A Collection of Papers and Correspondence Relating to the Publication History of Four Early Novels by Bruce Marshall: From the Archives of Victor Gollancz

V.p.: N.p., V.d.

A small quantity of typed and holograph contracts, correspondence and associated materials, between and concerning Bruce Marshall, his publisher, and other interested parties, and relating to four of his novels. Various sizes and dates, the whole housed in four manila folders. Some edgewear and toning consistent with the material's use and age, but a very well preserved collection..

The prolific novelist Bruce Marshall [1899-1987], although best known for his novel Father Malachy's Miracle [1931], enjoyed a literary career spanning seventy years.

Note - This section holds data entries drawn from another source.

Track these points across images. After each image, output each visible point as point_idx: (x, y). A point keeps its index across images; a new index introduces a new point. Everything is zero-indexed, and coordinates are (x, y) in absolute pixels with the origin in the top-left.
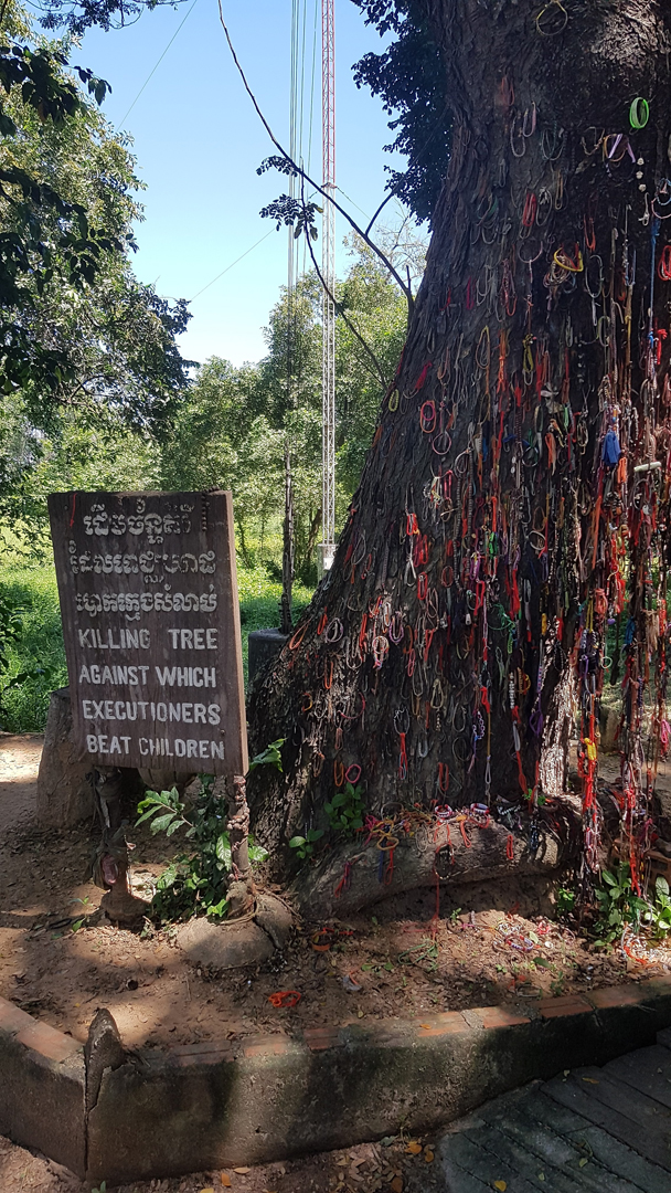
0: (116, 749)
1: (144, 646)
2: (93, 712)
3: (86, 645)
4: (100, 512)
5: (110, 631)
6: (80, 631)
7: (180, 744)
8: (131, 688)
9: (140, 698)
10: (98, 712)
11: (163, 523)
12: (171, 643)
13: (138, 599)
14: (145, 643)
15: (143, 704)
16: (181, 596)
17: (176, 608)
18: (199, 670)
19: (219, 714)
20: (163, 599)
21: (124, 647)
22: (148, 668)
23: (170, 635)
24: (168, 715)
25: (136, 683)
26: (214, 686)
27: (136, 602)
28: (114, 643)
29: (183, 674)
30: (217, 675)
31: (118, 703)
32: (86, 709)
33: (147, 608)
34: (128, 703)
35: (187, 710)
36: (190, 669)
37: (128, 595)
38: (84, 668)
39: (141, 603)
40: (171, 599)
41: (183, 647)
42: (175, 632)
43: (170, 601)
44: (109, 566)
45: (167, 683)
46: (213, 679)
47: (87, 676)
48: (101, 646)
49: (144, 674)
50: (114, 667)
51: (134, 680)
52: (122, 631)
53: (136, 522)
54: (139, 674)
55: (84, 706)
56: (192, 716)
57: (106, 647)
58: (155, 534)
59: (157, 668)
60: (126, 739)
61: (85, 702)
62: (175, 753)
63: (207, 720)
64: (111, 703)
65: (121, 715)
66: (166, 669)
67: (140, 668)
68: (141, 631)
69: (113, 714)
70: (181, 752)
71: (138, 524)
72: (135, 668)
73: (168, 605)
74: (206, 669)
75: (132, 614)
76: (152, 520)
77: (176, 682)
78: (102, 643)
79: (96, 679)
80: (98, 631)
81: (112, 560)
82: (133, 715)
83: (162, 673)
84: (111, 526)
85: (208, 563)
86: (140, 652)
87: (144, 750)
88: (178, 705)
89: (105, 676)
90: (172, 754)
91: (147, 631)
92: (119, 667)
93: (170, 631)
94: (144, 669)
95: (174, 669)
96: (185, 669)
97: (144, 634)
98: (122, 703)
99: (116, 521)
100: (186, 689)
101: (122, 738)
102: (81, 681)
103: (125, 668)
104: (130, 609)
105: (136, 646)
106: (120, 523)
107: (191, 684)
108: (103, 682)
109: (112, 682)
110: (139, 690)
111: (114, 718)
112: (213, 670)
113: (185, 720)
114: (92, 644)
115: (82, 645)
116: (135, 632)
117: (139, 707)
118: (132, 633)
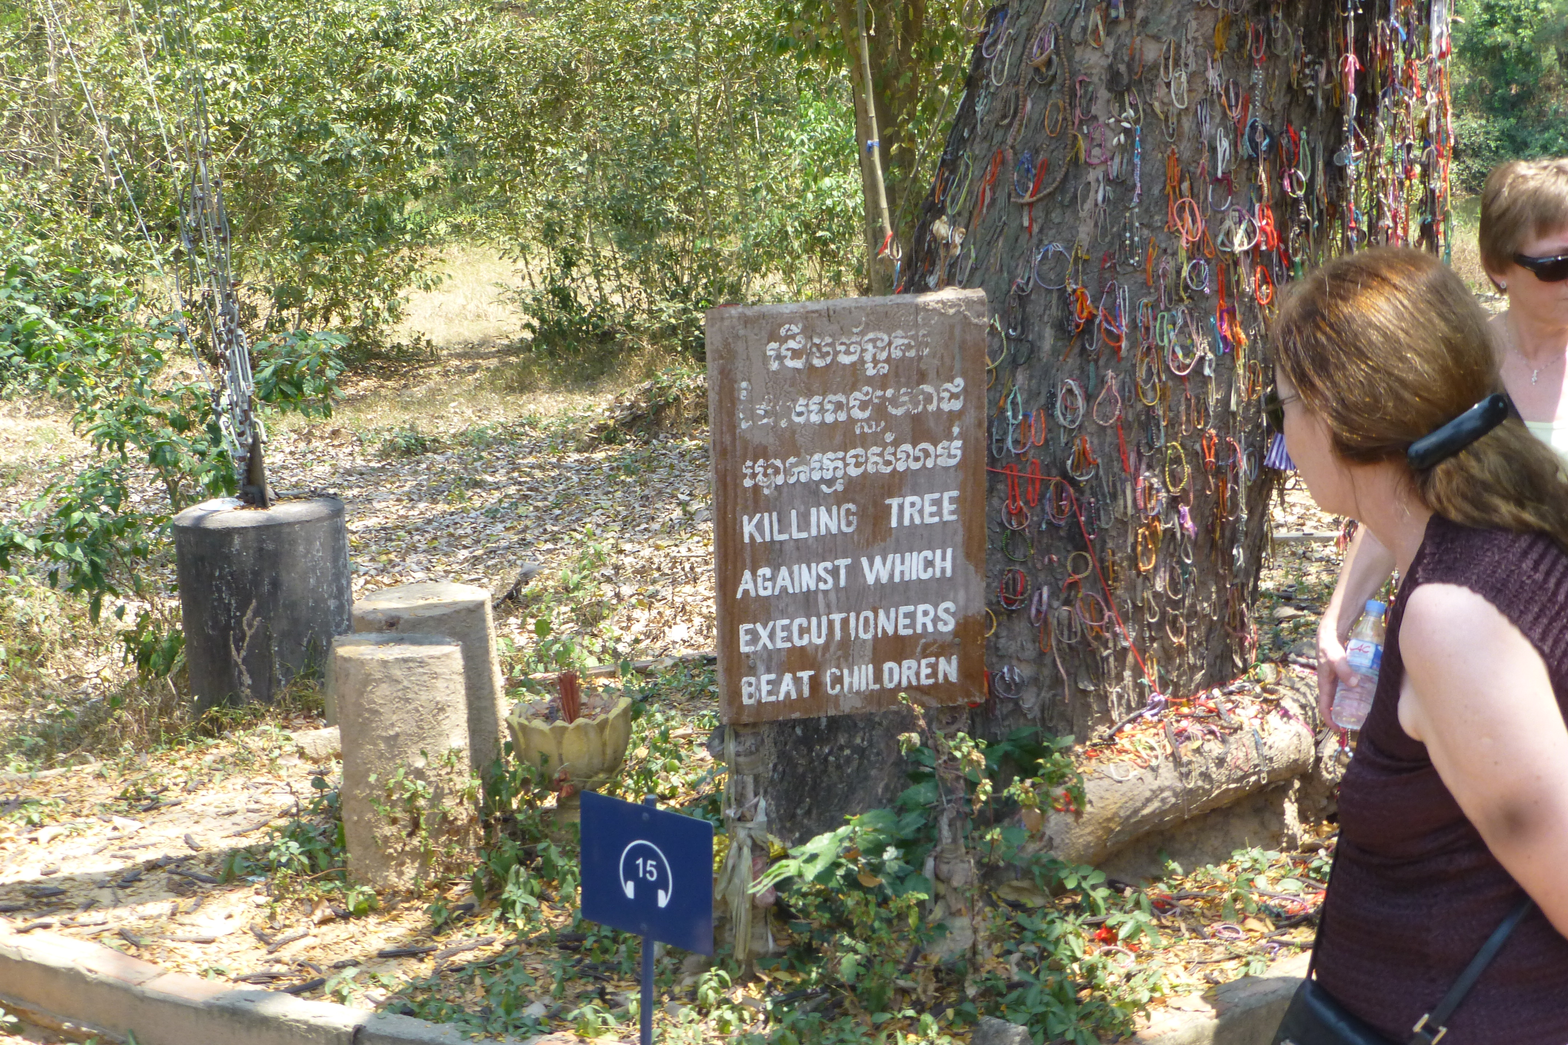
0: (788, 694)
1: (844, 529)
2: (755, 637)
3: (752, 537)
4: (793, 337)
5: (794, 513)
6: (745, 518)
7: (891, 670)
8: (820, 596)
9: (833, 607)
10: (765, 639)
11: (890, 344)
12: (889, 519)
13: (843, 459)
14: (849, 524)
15: (837, 617)
16: (907, 447)
17: (901, 467)
18: (928, 554)
19: (953, 615)
20: (881, 455)
21: (814, 532)
22: (849, 561)
23: (889, 507)
24: (876, 628)
25: (829, 586)
27: (840, 464)
28: (799, 530)
29: (903, 563)
30: (954, 559)
31: (797, 622)
32: (743, 638)
33: (854, 472)
34: (814, 620)
35: (906, 616)
36: (915, 554)
37: (830, 455)
39: (846, 465)
40: (894, 454)
41: (906, 522)
42: (895, 502)
43: (891, 458)
44: (800, 414)
45: (877, 580)
46: (948, 565)
47: (750, 586)
48: (778, 537)
49: (843, 572)
50: (796, 568)
51: (826, 582)
52: (813, 511)
53: (848, 346)
54: (834, 572)
55: (742, 633)
56: (913, 625)
57: (784, 537)
58: (875, 362)
59: (864, 561)
60: (805, 675)
61: (743, 627)
62: (882, 684)
63: (935, 626)
64: (786, 622)
65: (801, 636)
66: (878, 560)
67: (837, 562)
68: (844, 507)
69: (789, 639)
70: (891, 680)
71: (852, 349)
72: (829, 565)
73: (888, 463)
74: (939, 552)
75: (830, 483)
76: (873, 341)
77: (892, 576)
78: (780, 532)
79: (765, 588)
80: (775, 514)
81: (807, 405)
82: (819, 637)
83: (871, 565)
84: (810, 354)
85: (953, 396)
86: (839, 538)
87: (833, 688)
88: (893, 610)
89: (780, 583)
90: (877, 687)
91: (852, 507)
92: (804, 566)
93: (887, 502)
94: (843, 563)
95: (890, 557)
96: (907, 555)
97: (848, 510)
98: (804, 621)
99: (818, 347)
100: (906, 585)
101: (799, 674)
102: (739, 596)
103: (813, 565)
104: (828, 475)
105: (834, 530)
106: (825, 350)
107: (914, 577)
108: (776, 593)
109: (791, 591)
110: (833, 596)
111: (789, 645)
112: (949, 552)
113: (902, 632)
114: (763, 536)
115: (747, 540)
116: (834, 509)
117: (831, 624)
118: (829, 511)
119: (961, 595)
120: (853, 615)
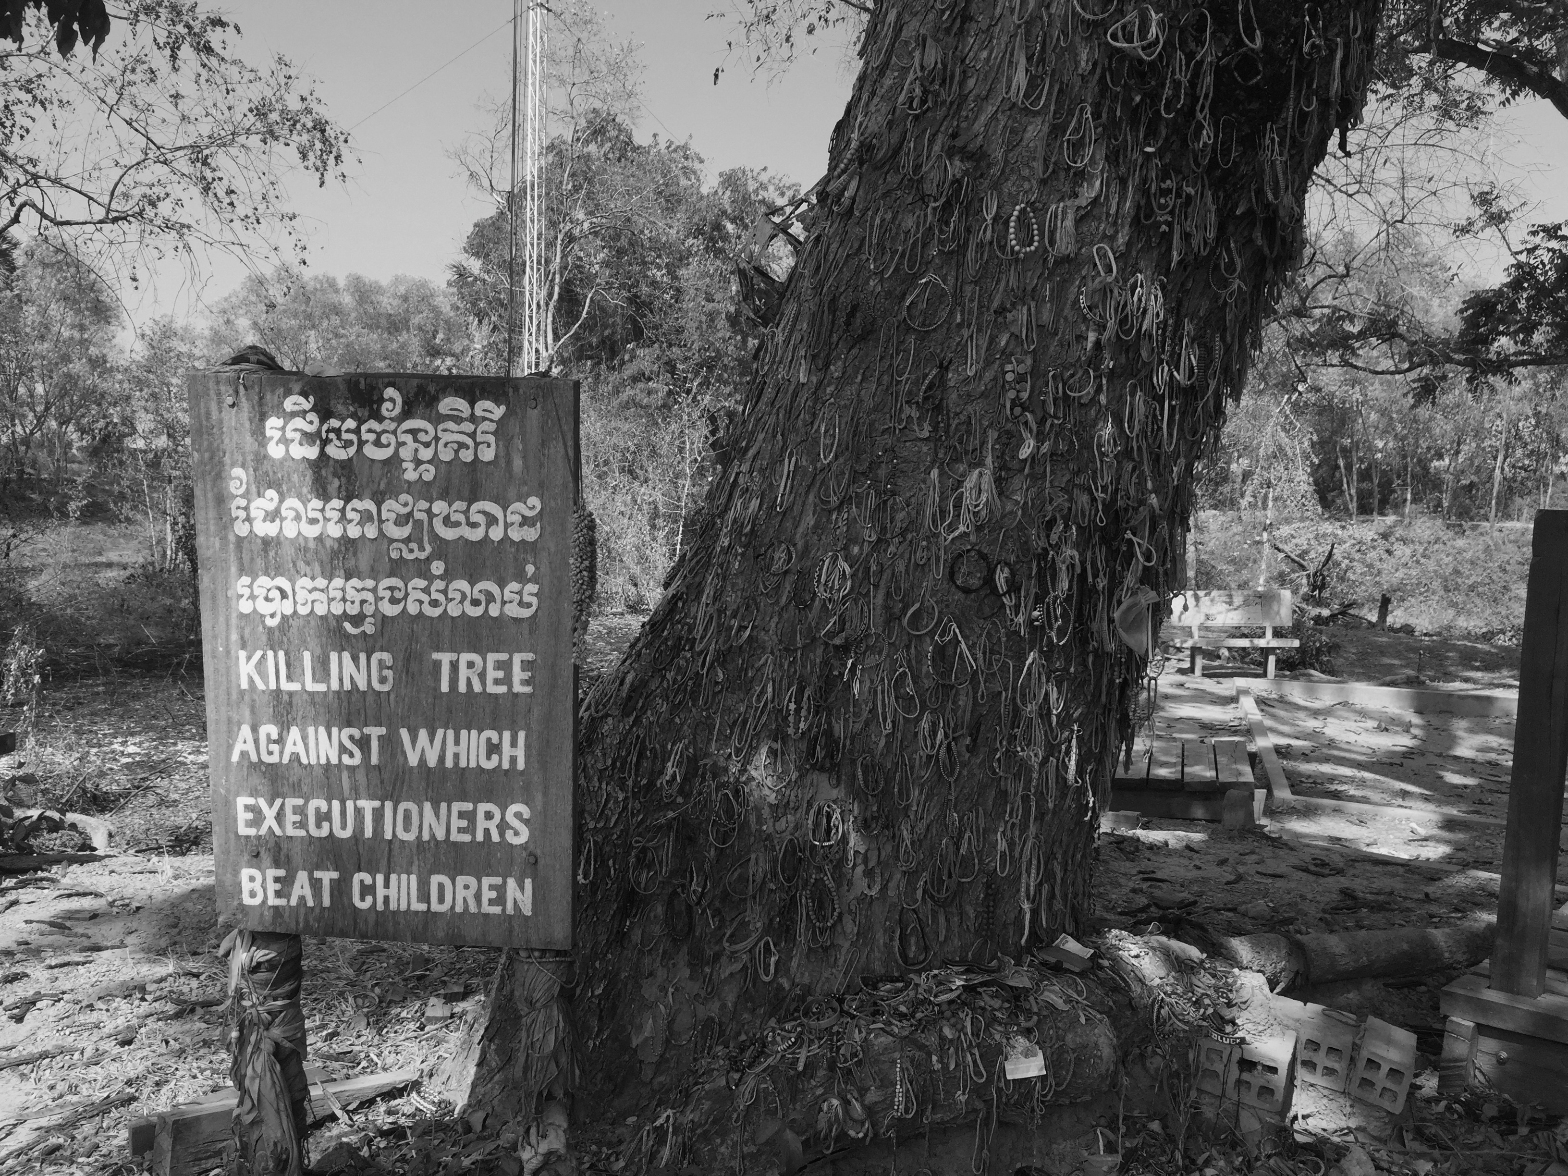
0: (302, 898)
1: (376, 686)
2: (258, 818)
3: (251, 680)
4: (303, 414)
5: (307, 655)
6: (242, 654)
7: (441, 886)
8: (345, 773)
9: (362, 790)
11: (437, 439)
12: (438, 680)
13: (374, 590)
14: (383, 680)
15: (368, 806)
16: (463, 585)
17: (454, 611)
18: (493, 734)
19: (526, 822)
20: (426, 591)
21: (335, 685)
22: (383, 731)
23: (438, 664)
24: (420, 826)
25: (357, 760)
26: (521, 765)
27: (370, 597)
28: (315, 679)
29: (457, 742)
30: (528, 747)
31: (314, 804)
32: (243, 816)
33: (390, 610)
34: (336, 804)
35: (461, 815)
36: (474, 733)
37: (354, 582)
38: (245, 731)
39: (378, 599)
40: (445, 592)
41: (462, 688)
42: (445, 658)
44: (314, 521)
45: (422, 761)
46: (520, 753)
47: (250, 747)
48: (286, 686)
49: (375, 745)
50: (311, 730)
51: (352, 755)
52: (334, 656)
53: (379, 435)
54: (363, 743)
55: (240, 808)
56: (471, 829)
57: (295, 687)
58: (418, 462)
59: (404, 733)
60: (327, 876)
61: (242, 801)
62: (429, 904)
63: (502, 834)
64: (300, 802)
65: (319, 826)
66: (423, 734)
67: (366, 730)
68: (376, 656)
69: (302, 824)
70: (441, 900)
71: (384, 439)
72: (356, 733)
73: (434, 603)
74: (507, 735)
75: (358, 620)
76: (414, 432)
77: (442, 759)
78: (289, 678)
79: (270, 753)
80: (281, 654)
81: (322, 510)
82: (344, 827)
83: (414, 741)
84: (325, 442)
85: (526, 521)
86: (370, 699)
87: (363, 899)
88: (444, 806)
89: (289, 749)
90: (423, 907)
91: (386, 656)
92: (322, 730)
93: (436, 656)
94: (375, 732)
95: (440, 732)
96: (464, 733)
97: (381, 664)
98: (324, 806)
99: (338, 432)
100: (462, 773)
101: (317, 874)
102: (235, 757)
103: (335, 730)
104: (354, 610)
105: (362, 686)
106: (345, 436)
107: (473, 764)
108: (285, 760)
109: (304, 761)
110: (361, 777)
111: (303, 833)
112: (522, 735)
113: (455, 837)
114: (267, 684)
115: (244, 685)
116: (363, 657)
117: (358, 811)
118: (355, 659)
119: (539, 798)
120: (389, 805)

Born in Edinburgh, Marshall trained as an accountant, but by the age of nineteen was already a published author. He served in both wars, in World War Two as a liaison officer with the French Resistance. He lived as an expatriate for most of his life, but much of his writing speaks to his enduring love for Scotland in general and Edinburgh in particular. The World, The Flesh and Father Smith [1945], The Black Oxen [1972] are both firmly located in Scotland -- and Father Malachy's Miracle recreates much of Edinburgh's atmosphere and topography of the 1930s: the novel's disreputable dance hall, The Garden of Eden, is closely based on The Blue Lagoon which at the time was similarly disreputable and located in Picardy Place, and the book's primary location, the Church of St. Margaret, is in fact the Cathedral Church of St. Mary at the top of Leith Walk.